It seems the ACLU wants to get into the sitcom writing game.

My first reaction to the press release titled, "ACLU Action Launches Campaign to Get Cam and Mitch Hitched on 'Modern Family'" was: "Don't you have better things to do?"

Now I take the ACLU seriously. They have been involved in serious, seminal cases, from the Scopes Monkey trial in 1925 to Brown v. Board of Education and beyond. I sincerely hope that they take their work, and their image, as seriously as I do.

Which brings us back to "Modern Family." It's a sitcom. It's fiction. Its characters and situations are what we technically call, "Make Believe." Mitch and Cam are portrayed by what are widely known as "actors."

We can kid about the seriousness of the ACLU's campaign, but there is something odious about powerful legal organizations bringing pressures on writers and performers to conform to a prevailing political norm.

Gay Marriage is obviously a serious issue. Millions believe that it concerns issues of basic fairness. Justice. Decency. They believe its time has come and that time is now.

But that doesn't mean that they get to climb inside the head of writers and force them what to write, or how to write, or dictate how characters should act.

Who's to say that Mitch or Cam even want to get married? That's for the writers of "Modern Family" to determine. Nobody else.

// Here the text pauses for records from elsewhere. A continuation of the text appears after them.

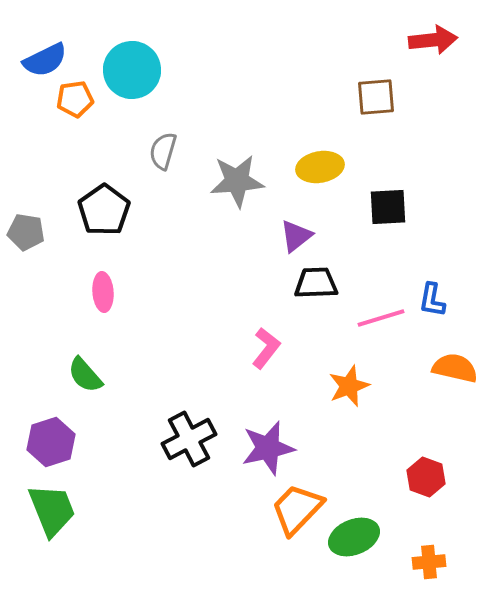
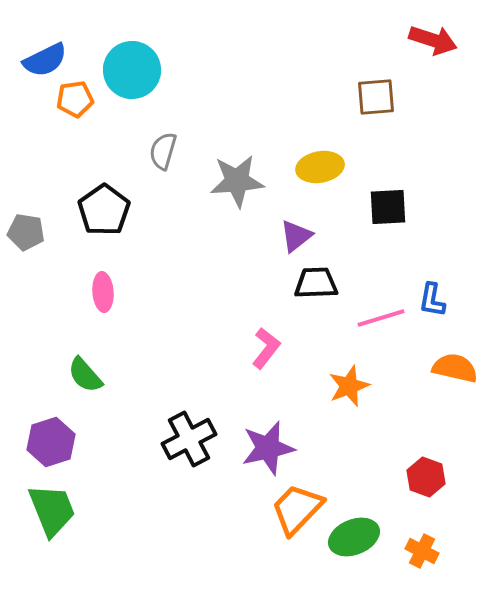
red arrow: rotated 24 degrees clockwise
orange cross: moved 7 px left, 11 px up; rotated 32 degrees clockwise
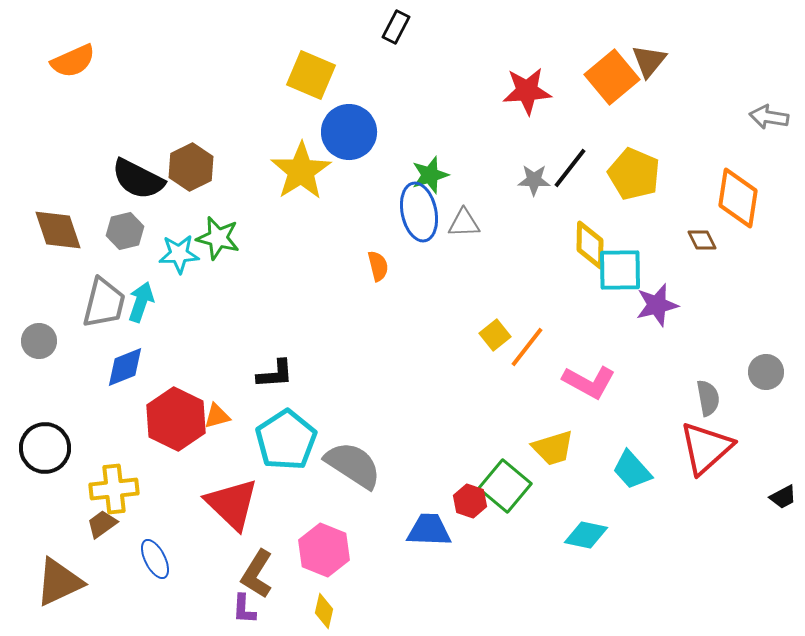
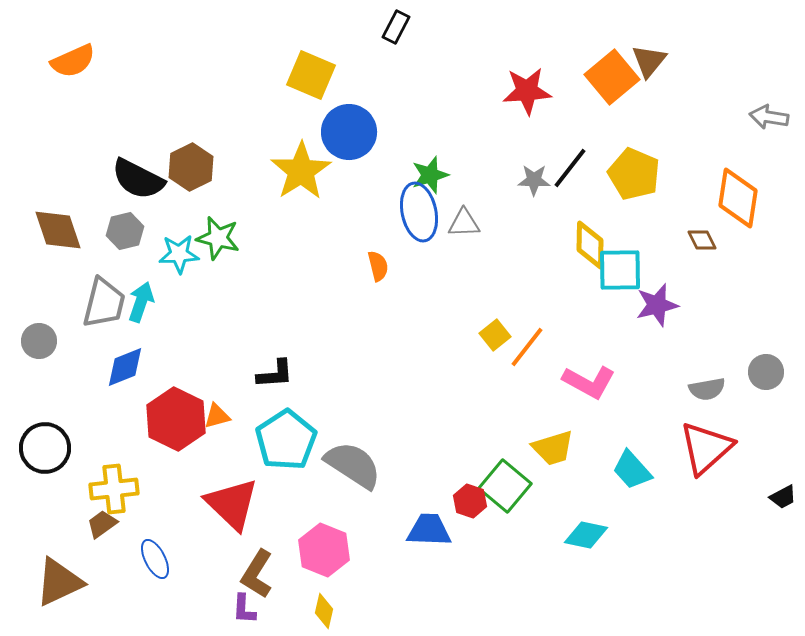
gray semicircle at (708, 398): moved 1 px left, 9 px up; rotated 90 degrees clockwise
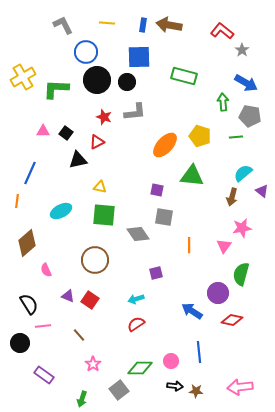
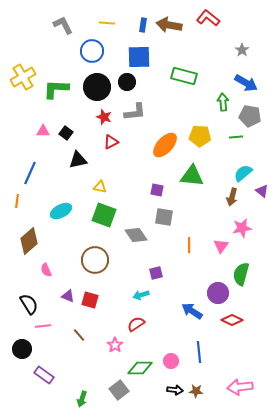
red L-shape at (222, 31): moved 14 px left, 13 px up
blue circle at (86, 52): moved 6 px right, 1 px up
black circle at (97, 80): moved 7 px down
yellow pentagon at (200, 136): rotated 15 degrees counterclockwise
red triangle at (97, 142): moved 14 px right
green square at (104, 215): rotated 15 degrees clockwise
gray diamond at (138, 234): moved 2 px left, 1 px down
brown diamond at (27, 243): moved 2 px right, 2 px up
pink triangle at (224, 246): moved 3 px left
cyan arrow at (136, 299): moved 5 px right, 4 px up
red square at (90, 300): rotated 18 degrees counterclockwise
red diamond at (232, 320): rotated 15 degrees clockwise
black circle at (20, 343): moved 2 px right, 6 px down
pink star at (93, 364): moved 22 px right, 19 px up
black arrow at (175, 386): moved 4 px down
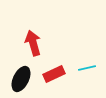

Folks at the ACLU should remember the gales of ridicule that met Vice President Dan Quayle when he criticized a plot point on "Murphy Brown." Catering to his party's socially conservative wing, he chastised the sitcom for what he believed was its championship of out-of-wedlock motherhood.

He was talking about a serious issue. But singling out the decisions of a sitcom character made the conversation seem slightly absurd. Some also felt that it was more than chilling for the Vice President to be telling television writers what to write.

If it was silly and slightly creepy for Dan Quayle to do it in 1992, it's equally wrong for the ACLU to put pressure on "Modern Family" in 2013. Besides, the writers of that series have enough problems. (Have you seen ABC's Fall Schedule)?